Bond

Também aparece como: obrigação, título de dívida internacional.

Nível 10 · Dificuldade 6/10 · 2 min de leitura

Título de dívida negociável emitido por governos e empresas nos mercados globais; a espinha dorsal da renda fixa internacional.


Bond é o nome, consagrado em inglês, do título de dívida negociável: um papel pelo qual o emissor — governo ou empresa — toma dinheiro emprestado dos investidores e se compromete a devolvê-lo em uma data combinada, o vencimento, pagando juros pelo caminho, os cupons. Comprar um bond é, em essência, emprestar; o título é o contrato dessa dívida, com uma vantagem decisiva: pode ser vendido a terceiros no mercado secundário antes do vencimento.

É nesse mercado que vive uma das relações mais importantes das finanças: o preço de um título caminha na direção oposta à dos juros. Quando as taxas sobem, os papéis antigos, de cupons menores, perdem valor; quando caem, valorizam-se. Outra peça central é o risco de crédito — a possibilidade de o emissor não honrar a dívida —, avaliado por agências de classificação, os ratings. Os títulos do Tesouro americano, os Treasuries, servem de referência mundial: sobre a taxa deles, cada emissor paga um adicional, o spread, proporcional ao risco que os credores lhe atribuem. Somado tudo, o mercado global de bonds é gigantesco — maior, em valor, do que o mercado mundial de ações — e é nele que se forma, todos os dias, o preço internacional do dinheiro no tempo.

Um exemplo

Quando o Tesouro Nacional emite um bond em dólares em Nova York, investidores do mundo inteiro emprestam ao Brasil. A taxa exigida parte da referência americana e acrescenta um prêmio pelo risco de crédito do país — e é desse termômetro que nasce a expressão corrente "risco-país": quanto maior o spread dos títulos brasileiros sobre os Treasuries, maior a desconfiança dos credores, e mais caro fica para o país e suas empresas se financiarem lá fora. Grandes companhias brasileiras percorrem o mesmo caminho, emitindo bonds para captar em moeda forte. Do outro lado do balcão, um investidor brasileiro pode acessar esses títulos por fundos, ETFs ou conta em corretora no exterior.

Por que importa

Os juros formados no mercado de bonds — em especial os dos Treasuries — funcionam como maré para quase todos os demais preços de ativos: influenciam o câmbio, o custo de captação das empresas e até as taxas praticadas no Brasil. Para o investidor, o conceito lembra que renda fixa não é sinônimo de retorno garantido antes do vencimento: entre a compra e o resgate, o preço oscila com os juros e com a percepção de risco do emissor — e, para quem mede a vida em reais, há ainda a camada cambial. O bond conversa, assim, com os juros, com o risco e o retorno, com a diversificação e com o investimento no exterior, de que é um dos pilares mais antigos e sólidos.

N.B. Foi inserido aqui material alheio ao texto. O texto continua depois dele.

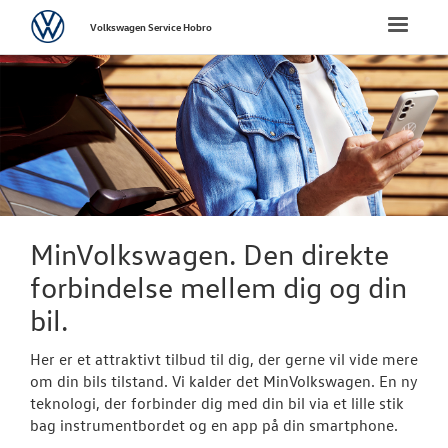
Volkswagen
Toggle
Volkswagen Service Hobro
naviga
FORSIDE
BRUGTE BILER
VÆRKSTED
Koncepter og 
MinVolkswagen. Den direkte
forbindelse mellem dig og din
Softwareopda
bil.
Bestil tid til s
Her er et attraktivt tilbud til dig, der gerne vil vide mere
VW Connect
om din bils tilstand. Vi kalder det MinVolkswagen. En ny
teknologi, der forbinder dig med din bil via et lille stik
Volkswagen Se
bag instrumentbordet og en app på din smartphone.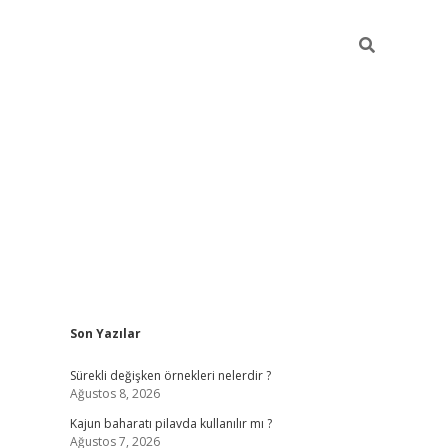
Sidebar
Son Yazılar
elexbet yeni giriş adresi
betexper.
Sürekli değişken örnekleri nelerdir ?
Ağustos 8, 2026
Kajun baharatı pilavda kullanılır mı ?
Ağustos 7, 2026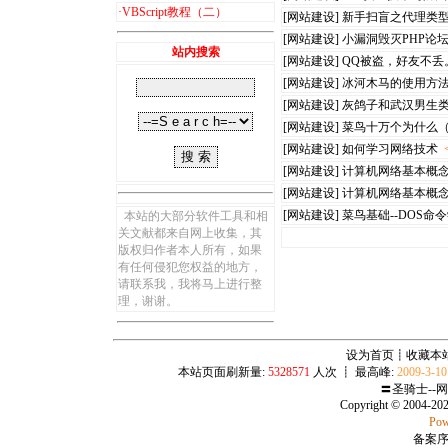
·
VBScript教程（二）
[网站建设]
新手扫盲之代理类
[网站建设]
小漏洞毁灭PHP论
站内搜索
[网站建设]
QQ被盗，好友不丢
[网站建设]
冰河木马的使用方
[网站建设]
灰鸽子和武汉男生
[网站建设]
菜鸟十万个为什么（1
[网站建设]
如何学习网络技术
[网站建设]
计算机网络基本概
[网站建设]
计算机网络基本概
[网站建设]
菜鸟基础--DOS命
本站的大部分软件工具和相
关文献都来自网上收集，其
版权归作者本人所有，如果
有任何侵犯您权益的地方，
请联系我，我将马上进行整
理，谢谢。
设为首页
┋
收藏本
本站页面刷新量:
5328571
人次 ┋ 最高峰:
2009-3-1
〓圣骑士--
Copyright © 2004-20
Pow
备案序号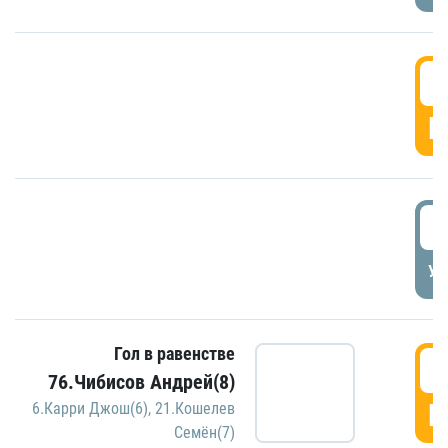
5
Г
5
УД
Гол в равенстве
5
76.Чибисов Андрей(8)
Г
6.Карри Джош(6)
,
21.Кошелев
Семён(7)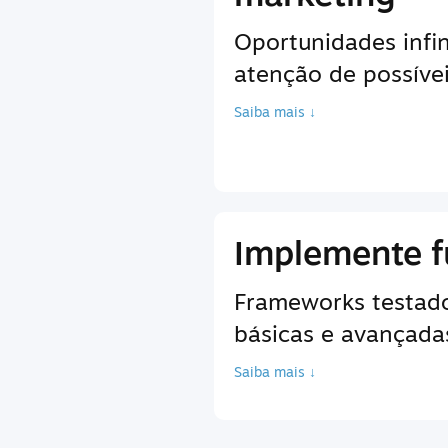
Oportunidades infin
atenção de possíve
Saiba mais ↓
Implemente f
Frameworks testados
básicas e avançadas
Saiba mais ↓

Ao dominar este conceito, você será capaz de

  • Explicar a estrutura básica de um bond: principal, cupom e vencimento.
  • Descrever a relação inversa entre o preço de um título e os juros de mercado.
  • Distinguir emissores soberanos de corporativos e o papel dos ratings.
  • Relacionar o spread dos títulos brasileiros sobre os Treasuries à noção de risco-país.